Dr. Perry Lyman: That’s ’cause we all wanna be problemless. To fix ourselves. We look for some magic solution to make us all better, but none of us really know what we’re doing. And why is that so bad? That’s all we humans can do. Guess. Try. Hope. But, Justin, just pray you don’t fool yourself into thinking you’ve got the answer. Because that’s bullshit. The trick is living without an answer. I think.
[both chuckle and laugh]
Dr. Perry Lyman: [Dr. Perry chuckles and lights another cigarette] I think.
“The Middle Years” is a short story by Henry James, first published in Scribner’s Magazine in 1893. It may be the most affecting and profound of James’s stories about writers. The novelist in the tale speculates that he has spent his whole life learning how to write, so a second life would make sense, “to apply the lesson.” Second lives aren’t usually available, so the novelist says of himself and his fellow artists: “We work in the dark—we do what we can—we give what we have. Our doubt is our passion and our passion is our task. The rest is the madness of art.”

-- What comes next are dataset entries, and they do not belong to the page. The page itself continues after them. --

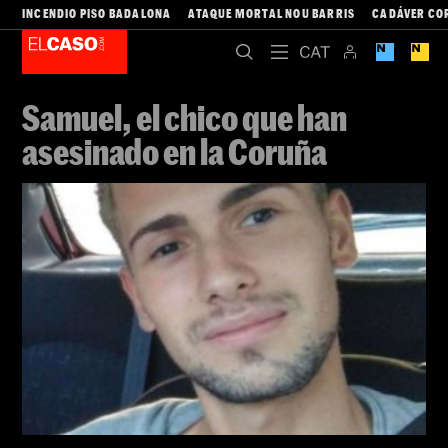
INCENDIO PISO BADALONA
ATAQUE MORTAL NOU BARRIS
CADÁVER CO
Samuel, el chico que han
asesinado en la Coruña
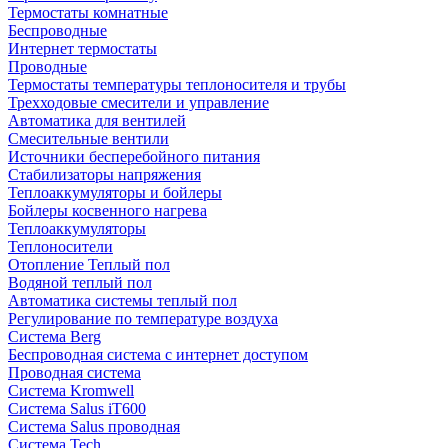
Термостаты комнатные
Беспроводные
Интернет термостаты
Проводные
Термостаты температуры теплоносителя и трубы
Трехходовые смесители и управление
Автоматика для вентилей
Смесительные вентили
Источники бесперебойного питания
Стабилизаторы напряжения
Теплоаккумуляторы и бойлеры
Бойлеры косвенного нагрева
Теплоаккумуляторы
Теплоносители
Отопление Теплый пол
Водяной теплый пол
Автоматика системы теплый пол
Регулирование по температуре воздуха
Система Berg
Беспроводная система с интернет доступом
Проводная система
Система Kromwell
Система Salus iT600
Система Salus проводная
Система Tech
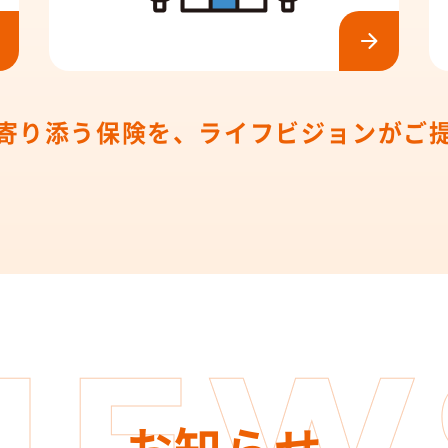
寄り添う保険を、
ライフビジョンがご
お知らせ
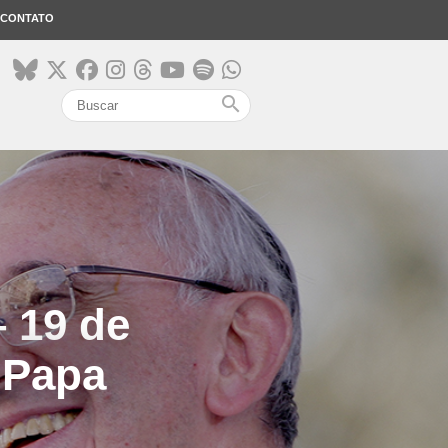
CONTATO
search
– 19 de
 Papa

“We stand on a mountain pass in the midst of whirling snow and blinding mist, through which we get glimpses now and then of paths which may be deceptive. If we stand still we shall be frozen to death. If we take the wrong road we shall be dashed to pieces. We do not certainly know whether there is any right one. What must we do? ‘Be strong and of a good courage.’ Act for the best, hope for the best, and take what comes.… If death ends all, we cannot meet death better.”
Fitz James Stephen, quoted in The Will to Believe, William James.
Faith means belief in something concerning which doubt is still theoretically possible; and as the test of belief is the willingness to act, one may say that faith is the readiness to act in a cause the prosperous issue of which is not certified to us in advance. It is in fact the same moral quality which we call courage in practical affairs… The Sentiment of Rationality, William James
Well I guess it would be nice
If I could touch your body
I know not everybody
Has got a body like you, uhh Faith, George Michael
Like Through a Glass Darkly, Winter Light describes God as a “spider-god,” with Winter Light explaining the metaphor when Tomas relates the spider-god to suffering, as opposed to his previous ideas of a God of love that provides comfort. The ending may mean Tomas has decided God does not exist, or that Tomas learns he must keep his faith because all Christians, including Jesus, grapple with God’s silence. In Bergman’s view, Winter Light represents the end of his study on whether God exists, after which human love became his main concern.